To a query on the free fall of the rupee in an extremely volatile exchange market at a press briefing on cabinet decisions, Mr. Chidambaram said: “We are watching the situation. The RBI will take whatever action it has to take. We have good economic advisors. We will [do] whatever has to be done ... My request is you should not react in panic, it’s happening around the world.”
Expressing unhappiness over the market gyrations, the Finance Minister pointed out that similar volatile currency movements were being witnessed in other parts of the world. “We are not happy, we are unhappy [over] what’s happening...But that’s an impact that every currency in the world [is facing] because of certain announcements made by the U.S. Federal Reserve,” he said.

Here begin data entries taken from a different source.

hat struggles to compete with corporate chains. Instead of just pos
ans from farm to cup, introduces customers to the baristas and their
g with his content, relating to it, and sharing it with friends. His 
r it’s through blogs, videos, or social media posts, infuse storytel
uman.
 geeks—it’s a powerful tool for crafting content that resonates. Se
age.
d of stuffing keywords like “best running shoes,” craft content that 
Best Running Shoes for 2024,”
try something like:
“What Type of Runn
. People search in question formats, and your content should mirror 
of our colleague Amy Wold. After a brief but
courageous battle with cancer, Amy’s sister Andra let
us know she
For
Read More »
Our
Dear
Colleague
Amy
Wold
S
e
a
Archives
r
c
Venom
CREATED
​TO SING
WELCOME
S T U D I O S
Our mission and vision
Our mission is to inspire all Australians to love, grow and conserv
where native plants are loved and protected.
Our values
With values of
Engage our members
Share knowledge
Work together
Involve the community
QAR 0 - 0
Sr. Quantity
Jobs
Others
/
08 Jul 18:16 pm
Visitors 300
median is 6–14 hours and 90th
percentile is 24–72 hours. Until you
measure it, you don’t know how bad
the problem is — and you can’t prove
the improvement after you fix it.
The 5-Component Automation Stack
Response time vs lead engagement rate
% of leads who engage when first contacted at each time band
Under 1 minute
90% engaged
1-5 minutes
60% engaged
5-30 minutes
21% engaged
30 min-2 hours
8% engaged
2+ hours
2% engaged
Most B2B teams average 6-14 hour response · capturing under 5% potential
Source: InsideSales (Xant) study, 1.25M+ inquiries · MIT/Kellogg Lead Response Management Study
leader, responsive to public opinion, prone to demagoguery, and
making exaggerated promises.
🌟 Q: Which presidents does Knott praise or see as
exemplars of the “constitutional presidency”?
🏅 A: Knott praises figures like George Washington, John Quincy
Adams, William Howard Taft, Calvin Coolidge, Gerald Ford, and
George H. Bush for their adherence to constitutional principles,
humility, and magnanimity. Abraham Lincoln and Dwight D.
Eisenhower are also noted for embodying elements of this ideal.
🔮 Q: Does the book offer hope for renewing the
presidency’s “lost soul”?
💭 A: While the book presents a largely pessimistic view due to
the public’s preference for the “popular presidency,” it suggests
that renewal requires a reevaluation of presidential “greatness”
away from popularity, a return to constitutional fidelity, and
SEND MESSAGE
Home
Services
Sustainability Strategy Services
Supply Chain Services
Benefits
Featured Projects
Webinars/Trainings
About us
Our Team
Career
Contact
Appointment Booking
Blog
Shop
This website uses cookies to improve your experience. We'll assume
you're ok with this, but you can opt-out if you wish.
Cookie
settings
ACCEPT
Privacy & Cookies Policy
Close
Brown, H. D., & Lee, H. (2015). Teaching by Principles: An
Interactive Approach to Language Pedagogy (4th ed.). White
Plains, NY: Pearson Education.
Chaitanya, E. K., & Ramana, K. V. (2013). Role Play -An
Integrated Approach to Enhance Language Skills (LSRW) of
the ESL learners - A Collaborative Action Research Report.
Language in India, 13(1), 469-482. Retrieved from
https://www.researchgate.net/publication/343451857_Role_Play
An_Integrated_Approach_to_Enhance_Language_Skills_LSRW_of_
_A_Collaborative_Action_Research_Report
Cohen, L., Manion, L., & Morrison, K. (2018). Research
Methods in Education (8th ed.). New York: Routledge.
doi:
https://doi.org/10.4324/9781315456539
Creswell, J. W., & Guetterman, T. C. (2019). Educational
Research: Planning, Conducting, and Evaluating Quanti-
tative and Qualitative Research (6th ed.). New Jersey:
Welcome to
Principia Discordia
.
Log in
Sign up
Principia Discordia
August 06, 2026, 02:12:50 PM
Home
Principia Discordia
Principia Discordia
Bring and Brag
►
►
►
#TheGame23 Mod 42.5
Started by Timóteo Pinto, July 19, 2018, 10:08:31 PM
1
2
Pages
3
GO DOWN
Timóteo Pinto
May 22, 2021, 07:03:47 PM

Mr. Chidambaram viewed that Fed Chairman Ben Bernanke’s statement indicating a likely scale-back of its monetary stimulus programme later this year if the U.S. economy improved as per projections was being misinterpreted yet again, as it was a month ago.
“Why should there be such a reaction in the world market. Obviously that money which is being pulled out from all emerging markets will ultimately have to find a place…It is my view that just as Mr. Bernanke’s statement was misunderstood a month ago, yesterday’s statement [too was] being misunderstood,” he said.
Mr. Chidambaram also informed that the Cabinet was likely to take up the proposal of hiking FDI caps in various sectors next month. “FDI cap review may come up before Cabinet in third week of July,” he said.
In its bid to promote India as an investment destination, the Finance Ministry earlier this week proposed sweeping changes in the FDI regime, favouring higher sectoral caps in almost all sectors, including defence, multi-brand retail and telecom.